# Homework Help: Collision Problem

1. Apr 14, 2007

1. The problem statement, all variables and given/known data

A football player weighing 71 kg running at 2.1 m/s sacks a stationary quarterback who weighs 52 kg. How far will the two move after the collision if the coefficient of friction between the cleats and ground is 0.052.

2. Relevant equations

m1v1' + m2v2' = mv'1
uk = Fk / Fn

3. The attempt at a solution

m1v1' + m2v2' = mv'1
(m1v1' + m2v2') / m = v'1
v'1 = 71 * 2.1 / 123
v'1 = 1.212 m/s

uk = Fk/Fn
Fk = Fnuk
Fk = 123 * 9.8 * 0.052
Fk = 62.68 N

Providing I did this right, I now have the speed they move after they are together and the friction in N. From here I am not sure how to calculate the distance they will move. Could somebody give me a hand?

2. Apr 14, 2007

### hage567

Consider the work done by the friction to bring the players to a stop. You know how much energy there is, since you know the velocity of the players after impact.

3. Apr 14, 2007

I understand what you mean:

w = fd
d = w / f

but I am unaware of how I know how much energy there is from the velocity.

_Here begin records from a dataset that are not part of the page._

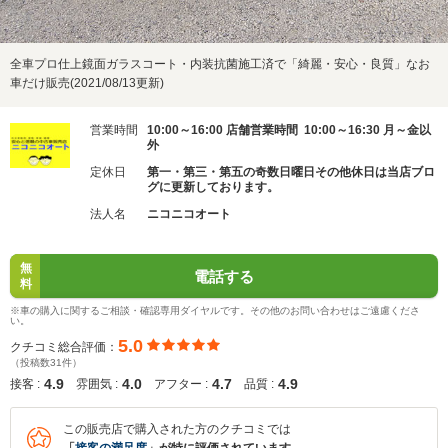
全車プロ仕上鏡面ガラスコート・内装抗菌施工済で「綺麗・安心・良質」なお
車だけ販売(2021/08/13更新)
営業時間
10:00～16:00 店舗営業時間 10:00～16:30 月～金以
外
定休日
第一・第三・第五の奇数日曜日その他休日は当店ブロ
グに更新しております。
法人名
ニコニコオート
無
電話する
料
※車の購入に関するご相談・確認専用ダイヤルです。その他のお問い合わせはご遠慮くださ
い。
5.0
クチコミ総合評価：
（投稿数31件）
4.9
4.0
4.7
4.9
接客 :
雰囲気 :
アフター :
品質 :
この販売店で購入された方のクチコミでは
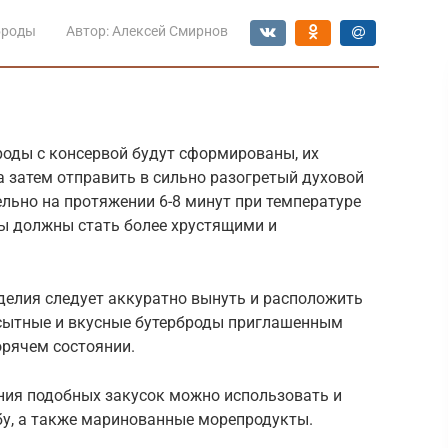
броды
Автор:
Алексей Смирнов
роды с консервой будут сформированы, их
а затем отправить в сильно разогретый духовой
льно на протяжении 6-8 минут при температуре
ды должны стать более хрустящими и
делия следует аккуратно вынуть и расположить
 сытные и вкусные бутерброды приглашенным
орячем состоянии.
ения подобных закусок можно использовать и
у, а также маринованные морепродукты.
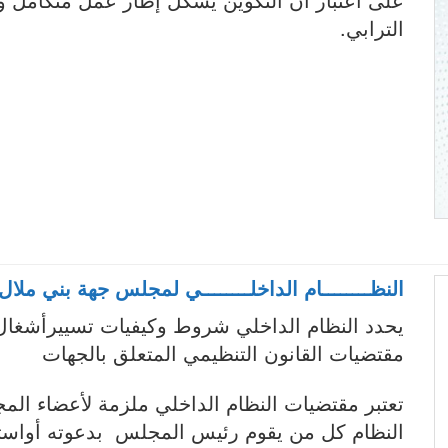
الترابي.
النظــــــــام الداخلــــــــي لمجلس جهة بني ملال
يحدد النظام الداخلي شروط وكيفيات تسييرأشغال
مقتضيات القانون التنظيمي المتعلق بالجهات
تعتبر مقتضيات النظام الداخلي ملزمة لأعضاء الم
النظام كل من يقوم رئيس المجلس بدعوته أواست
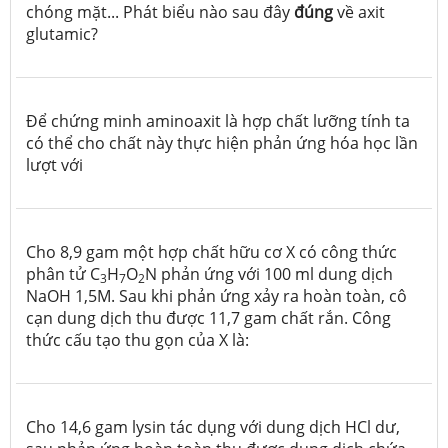
chóng mặt... Phát biểu nào sau đây
đúng
về axit
glutamic?
Để chứng minh aminoaxit là hợp chất lưỡng tính ta
có thể cho chất này thực hiện phản ứng hóa học lần
lượt với
Cho 8,9 gam một hợp chất hữu cơ X có công thức
phân tử C
H
O
N phản ứng với 100 ml dung dịch
3
7
2
NaOH 1,5M. Sau khi phản ứng xảy ra hoàn toàn, cô
cạn dung dịch thu được 11,7 gam chất rắn. Công
thức cấu tạo thu gọn của X là:
Cho 14,6 gam lysin tác dụng với dung dịch HCl dư,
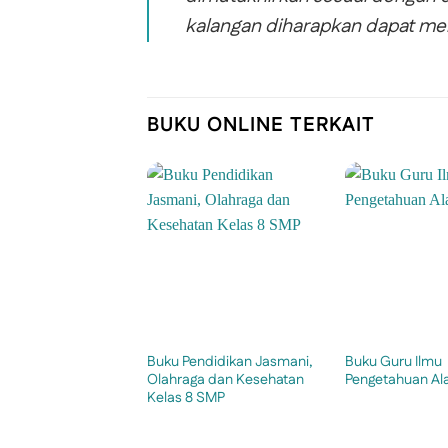
kalangan diharapkan dapat meni
BUKU ONLINE TERKAIT
Buku Pendidikan Jasmani,
Buku Guru Ilmu
Olahraga dan Kesehatan
Pengetahuan Al
Kelas 8 SMP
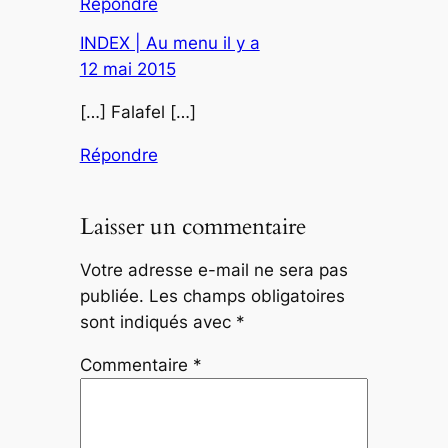
Répondre
INDEX | Au menu il y a
12 mai 2015
[…] Falafel […]
Répondre
Laisser un commentaire
Votre adresse e-mail ne sera pas
publiée.
Les champs obligatoires
sont indiqués avec
*
Commentaire
*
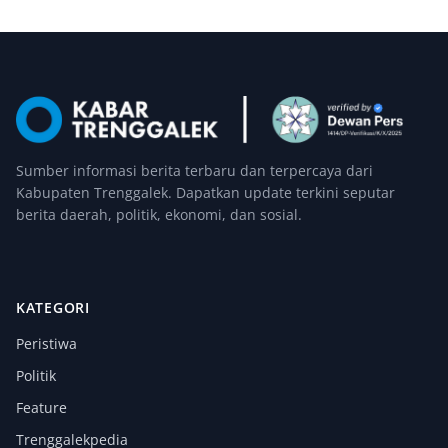
Sumber informasi berita terbaru dan terpercaya dari
Kabupaten Trenggalek. Dapatkan update terkini seputar
berita daerah, politik, ekonomi, dan sosial.
KATEGORI
Peristiwa
Politik
Feature
Trenggalekpedia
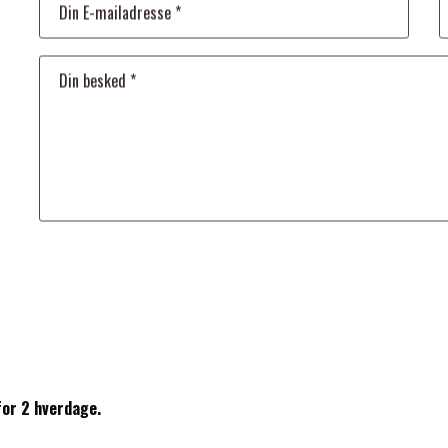
for 2 hverdage.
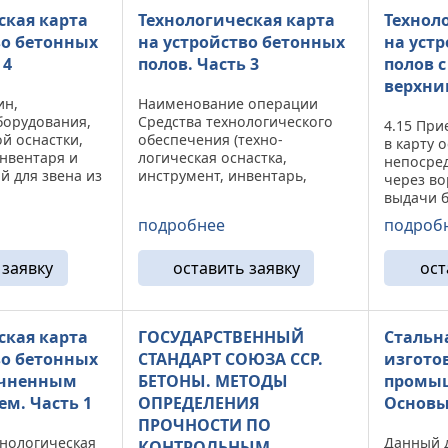
ская карта
Технологическая карта
Технол
во бетонных
на устройство бетонных
на уст
 4
полов. Часть 3
полов 
верхни
ин,
Наименование операции
борудования,
Средства технологического
4.15 При
й оснастки,
обеспечения (техно-
в карту 
нвентаря и
логическая оснастка,
непосред
й для звена из
инструмент, инвентарь,
через во
иведен в
приспособления, машины,
выдачи б
блица11 № п/п
механизмы, оборудование)
Возмо­же
подробнее
подроб
Тип, марка,
Исполнители Описание
карту че
тель
операции 1 Очистк а
При устр
сновные
поверхности основания (при
 заявку
оставить заявку
ост
сталефи
необходимости) ...
смеси с м
ская карта
ГОСУДАРСТВЕННЫЙ
Стальн
во бетонных
СТАНДАРТ СОЮЗА ССР.
изгото
очненным
БЕТОНЫ. МЕТОДЫ
промыш
ем. Часть 1
ОПРЕДЕЛЕНИЯ
Основы
ПРОЧНОСТИ ПО
хнологическая
Данный 
КОНТРОЛЬНЫМ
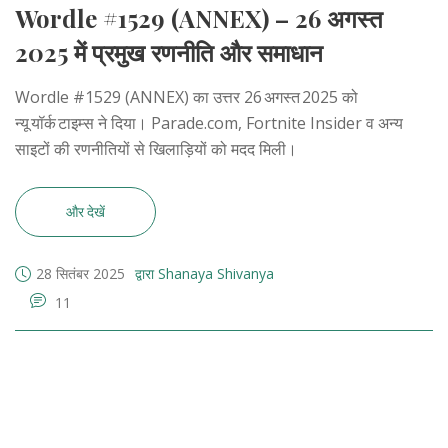
Wordle #1529 (ANNEX) – 26 अगस्त
2025 में प्रमुख रणनीति और समाधान
Wordle #1529 (ANNEX) का उत्तर 26 अगस्त 2025 को
न्यू यॉर्क टाइम्स ने दिया। Parade.com, Fortnite Insider व अन्य
साइटों की रणनीतियों से खिलाड़ियों को मदद मिली।
और देखें
28 सितंबर 2025
द्वारा Shanaya Shivanya
11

edit: would you substitue w for Ek, which would be 1/2mf^2 - 1/2mvi^2?

Last edited: Apr 14, 2007
4. Apr 14, 2007

### hage567

If you write out the energy conservation for before and after impact and include the energy lost due to friction, it is a bit more obvious,

0.5m1v1^2 = 0.5mv^2 + fd

where fd is the energy lost due to friction.